State governments can receive TEFAP entitlement funds as cash, letting them buy food locally and respond faster to low-income participants' urgent needs.
Eligible States can purchase a wider variety of commodities from commercial markets, potentially finding more cost‑effective options that stretch program dollars.
Local distribution networks can tailor purchases to local dietary preferences and supply chains, improving the relevance and acceptability of food for recipients (including rural communities).
Low-income individuals risk reduced access to food if States mismanage cash purchases or fail to buy adequate quantities that USDA would otherwise have supplied.

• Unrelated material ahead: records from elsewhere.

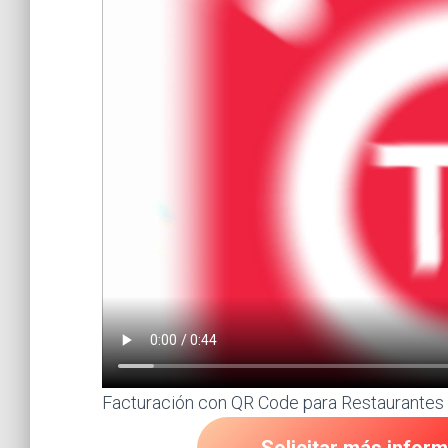
Facturación con QR Code para Restaurantes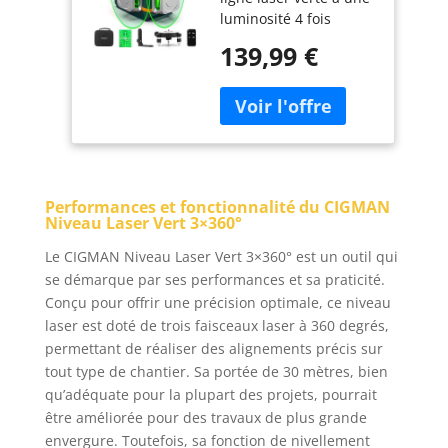
Plage de Travail:
luminosité 4 fois
30M, avec
supérieure à celle du
Télécommande,
139,99 €
faisceau rouge, ce qui
Support
peut fournir une
Magnétique,
distance de travail
Trepied Rotatif,
allant jusqu'à 30 m
Batterie Li-ion
100 pieds, disponible
Intégrée
à l'extérieur. Niveau
de sécurité-Classe II,
Performances et fonctionnalité du CIGMAN
puissance de sortie 1
Niveau Laser Vert 3×360°
mW. Disposition
complète 3x360° 1 x
Le CIGMAN Niveau Laser Vert 3×360° est un outil qui
360 ° ligne horizontale,
se démarque par ses performances et sa praticité.
2 x 360 °lignes
Conçu pour offrir une précision optimale, ce niveau
verticales couvrent
laser est doté de trois faisceaux laser à 360 degrés,
tout autour de la
permettant de réaliser des alignements précis sur
pièce. Chaque bouton
tout type de chantier. Sa portée de 30 mètres, bien
de ce niveau laser
qu’adéquate pour la plupart des projets, pourrait
correspond à une
seule ligne laser, vous
être améliorée pour des travaux de plus grande
pouvez facilement
envergure. Toutefois, sa fonction de nivellement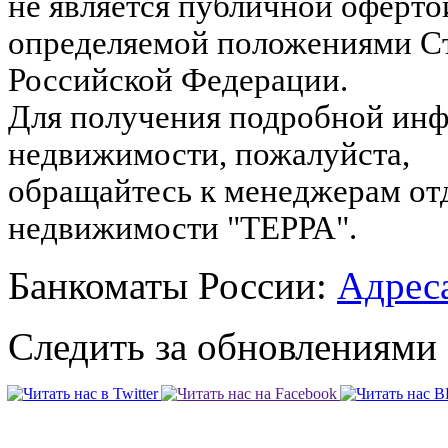
не является публичной оферто
определяемой положениями Ст
Российской Федерации.
Для получения подробной инф
недвижимости, пожалуйста,
обращайтесь к менеджерам от
недвижимости "ТЕРРА".
Банкоматы России:
Адреса
Следить за обновлениями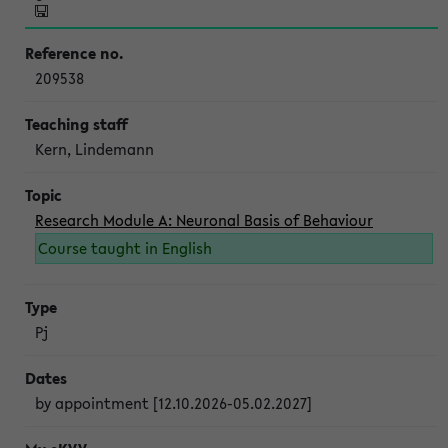
209538
Kern, Lindemann
Research Module A: Neuronal Basis of Behaviour
Course taught in English
Pj
by appointment [12.10.2026-05.02.2027]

States may divert funds or use cash payments inefficiently, creating variability in program quality and outcomes across States and imposing administrative burdens on local governments.
Purchasing through commercial markets in some areas could raise costs, increasing pressure on State budgets and potentially reducing per-recipient allotments.
Based on analysis of 2 sections of legislative text.
Allows eligible States to elect to receive TEFAP entitlement funds as cash to buy commodities from the private commercial market instead of receiving USDA commodity shipments.
Introduced February 9, 2026 by Jill Tokuda · Last progress February 9, 2026
Allows eligible States to choose to receive their TEFAP entitlement funding as cash instead of USDA-provided commodity shipments so the State can buy food through the private commercial market. The change adds definitions for “eligible State” and “entitlement funds” and requires the Secretary of Agriculture to permit the election.